## Data provided

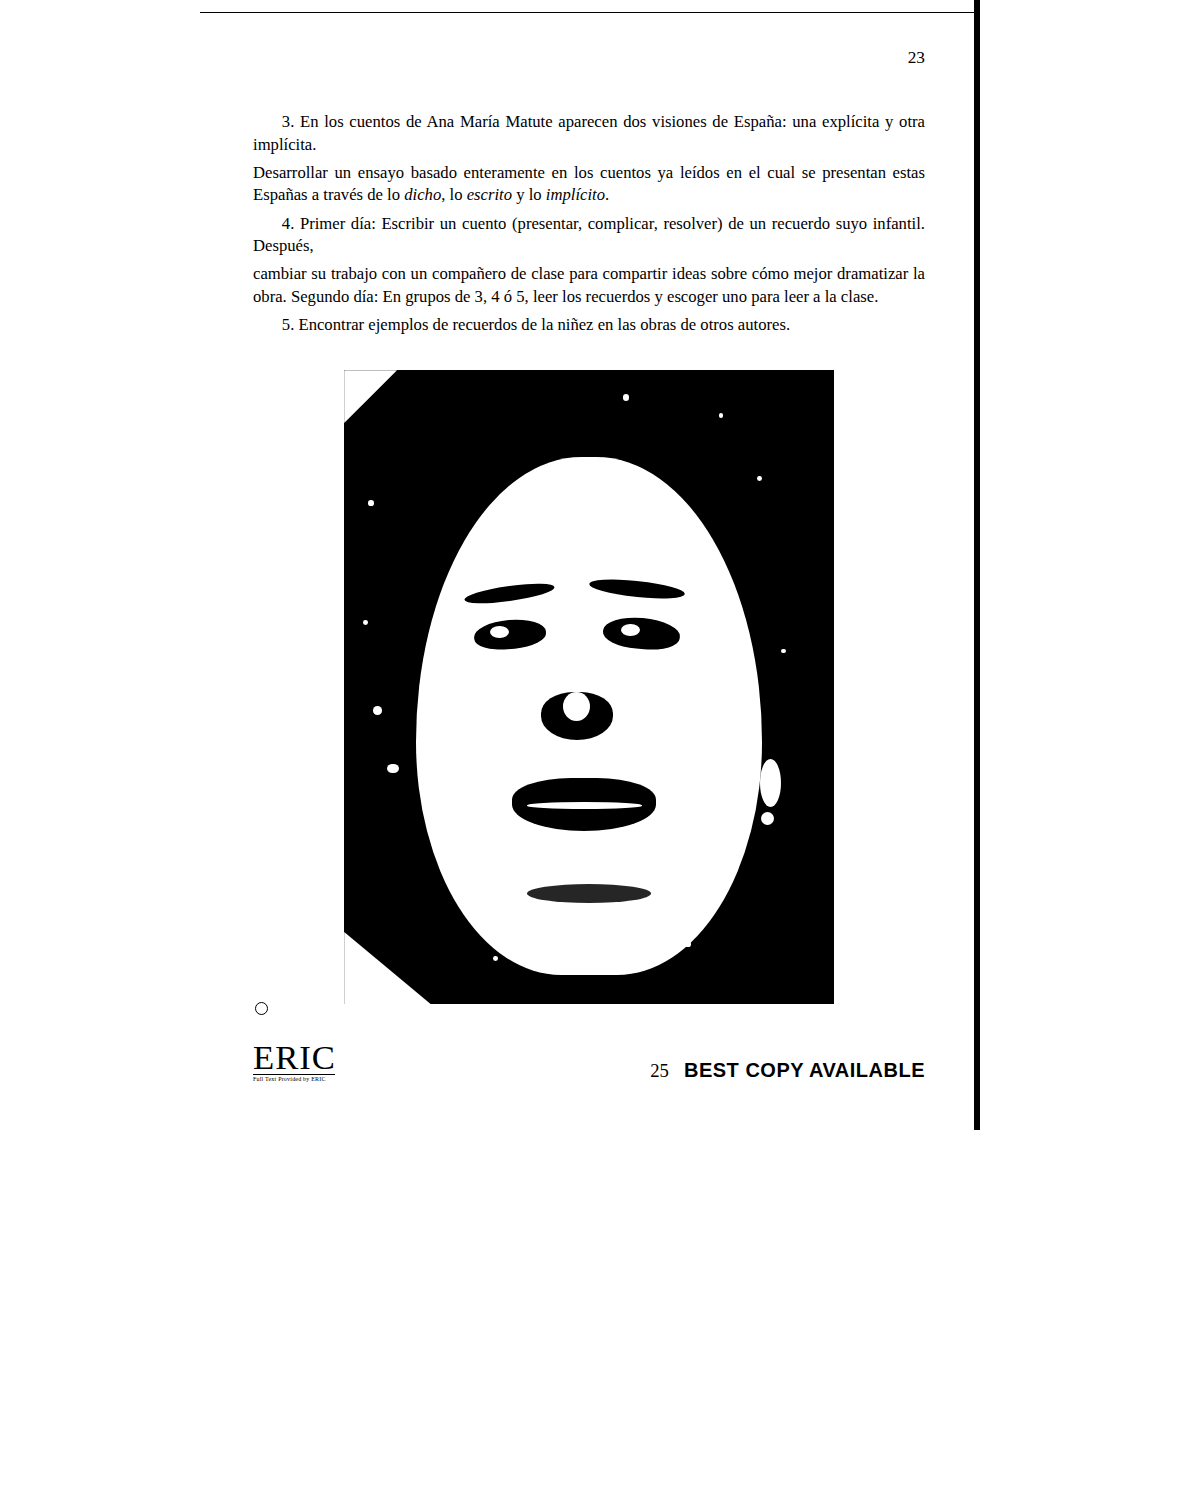23
3. En los cuentos de Ana María Matute aparecen dos visiones de España: una explícita y otra implícita.
Desarrollar un ensayo basado enteramente en los cuentos ya leídos en el cual se presentan estas Españas a través de lo dicho, lo escrito y lo implícito.
4. Primer día: Escribir un cuento (presentar, complicar, resolver) de un recuerdo suyo infantil. Después,
cambiar su trabajo con un compañero de clase para compartir ideas sobre cómo mejor dramatizar la obra. Segundo día: En grupos de 3, 4 ó 5, leer los recuerdos y escoger uno para leer a la clase.
5. Encontrar ejemplos de recuerdos de la niñez en las obras de otros autores.
ERIC
Full Text Provided by ERIC
25 BEST COPY AVAILABLE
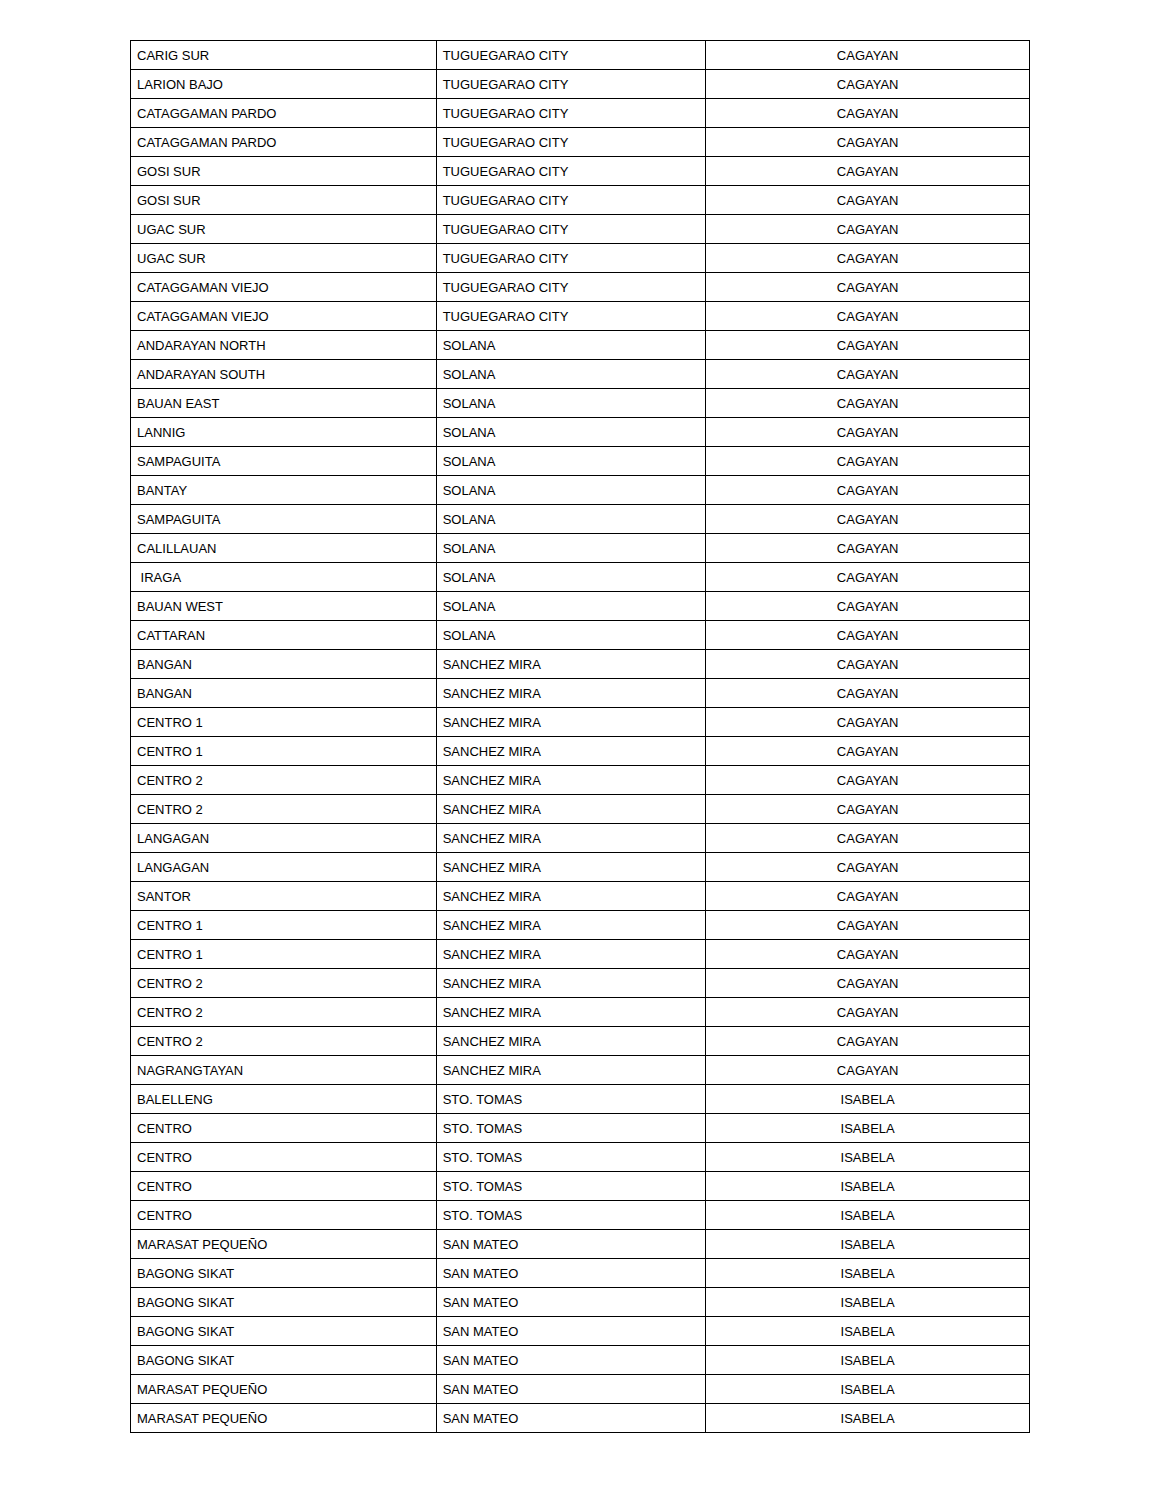| CARIG SUR | TUGUEGARAO CITY | CAGAYAN |
| LARION BAJO | TUGUEGARAO CITY | CAGAYAN |
| CATAGGAMAN PARDO | TUGUEGARAO CITY | CAGAYAN |
| CATAGGAMAN PARDO | TUGUEGARAO CITY | CAGAYAN |
| GOSI SUR | TUGUEGARAO CITY | CAGAYAN |
| GOSI SUR | TUGUEGARAO CITY | CAGAYAN |
| UGAC SUR | TUGUEGARAO CITY | CAGAYAN |
| UGAC SUR | TUGUEGARAO CITY | CAGAYAN |
| CATAGGAMAN VIEJO | TUGUEGARAO CITY | CAGAYAN |
| CATAGGAMAN VIEJO | TUGUEGARAO CITY | CAGAYAN |
| ANDARAYAN NORTH | SOLANA | CAGAYAN |
| ANDARAYAN SOUTH | SOLANA | CAGAYAN |
| BAUAN EAST | SOLANA | CAGAYAN |
| LANNIG | SOLANA | CAGAYAN |
| SAMPAGUITA | SOLANA | CAGAYAN |
| BANTAY | SOLANA | CAGAYAN |
| SAMPAGUITA | SOLANA | CAGAYAN |
| CALILLAUAN | SOLANA | CAGAYAN |
| IRAGA | SOLANA | CAGAYAN |
| BAUAN WEST | SOLANA | CAGAYAN |
| CATTARAN | SOLANA | CAGAYAN |
| BANGAN | SANCHEZ MIRA | CAGAYAN |
| BANGAN | SANCHEZ MIRA | CAGAYAN |
| CENTRO 1 | SANCHEZ MIRA | CAGAYAN |
| CENTRO 1 | SANCHEZ MIRA | CAGAYAN |
| CENTRO 2 | SANCHEZ MIRA | CAGAYAN |
| CENTRO 2 | SANCHEZ MIRA | CAGAYAN |
| LANGAGAN | SANCHEZ MIRA | CAGAYAN |
| LANGAGAN | SANCHEZ MIRA | CAGAYAN |
| SANTOR | SANCHEZ MIRA | CAGAYAN |
| CENTRO 1 | SANCHEZ MIRA | CAGAYAN |
| CENTRO 1 | SANCHEZ MIRA | CAGAYAN |
| CENTRO 2 | SANCHEZ MIRA | CAGAYAN |
| CENTRO 2 | SANCHEZ MIRA | CAGAYAN |
| CENTRO 2 | SANCHEZ MIRA | CAGAYAN |
| NAGRANGTAYAN | SANCHEZ MIRA | CAGAYAN |
| BALELLENG | STO. TOMAS | ISABELA |
| CENTRO | STO. TOMAS | ISABELA |
| CENTRO | STO. TOMAS | ISABELA |
| CENTRO | STO. TOMAS | ISABELA |
| CENTRO | STO. TOMAS | ISABELA |
| MARASAT PEQUEÑO | SAN MATEO | ISABELA |
| BAGONG SIKAT | SAN MATEO | ISABELA |
| BAGONG SIKAT | SAN MATEO | ISABELA |
| BAGONG SIKAT | SAN MATEO | ISABELA |
| BAGONG SIKAT | SAN MATEO | ISABELA |
| MARASAT PEQUEÑO | SAN MATEO | ISABELA |
| MARASAT PEQUEÑO | SAN MATEO | ISABELA |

## Exercise
Would you print exactly, and only, the lines of the data above from the line with "Desarrollar un ensayo" through the line with "25 BEST COPY AVAILABLE", inclusive?

## Solution to this exercise
Desarrollar un ensayo basado enteramente en los cuentos ya leídos en el cual se presentan estas Españas a través de lo dicho, lo escrito y lo implícito.
4. Primer día: Escribir un cuento (presentar, complicar, resolver) de un recuerdo suyo infantil. Después,
cambiar su trabajo con un compañero de clase para compartir ideas sobre cómo mejor dramatizar la obra. Segundo día: En grupos de 3, 4 ó 5, leer los recuerdos y escoger uno para leer a la clase.
5. Encontrar ejemplos de recuerdos de la niñez en las obras de otros autores.
ERIC
Full Text Provided by ERIC
25 BEST COPY AVAILABLE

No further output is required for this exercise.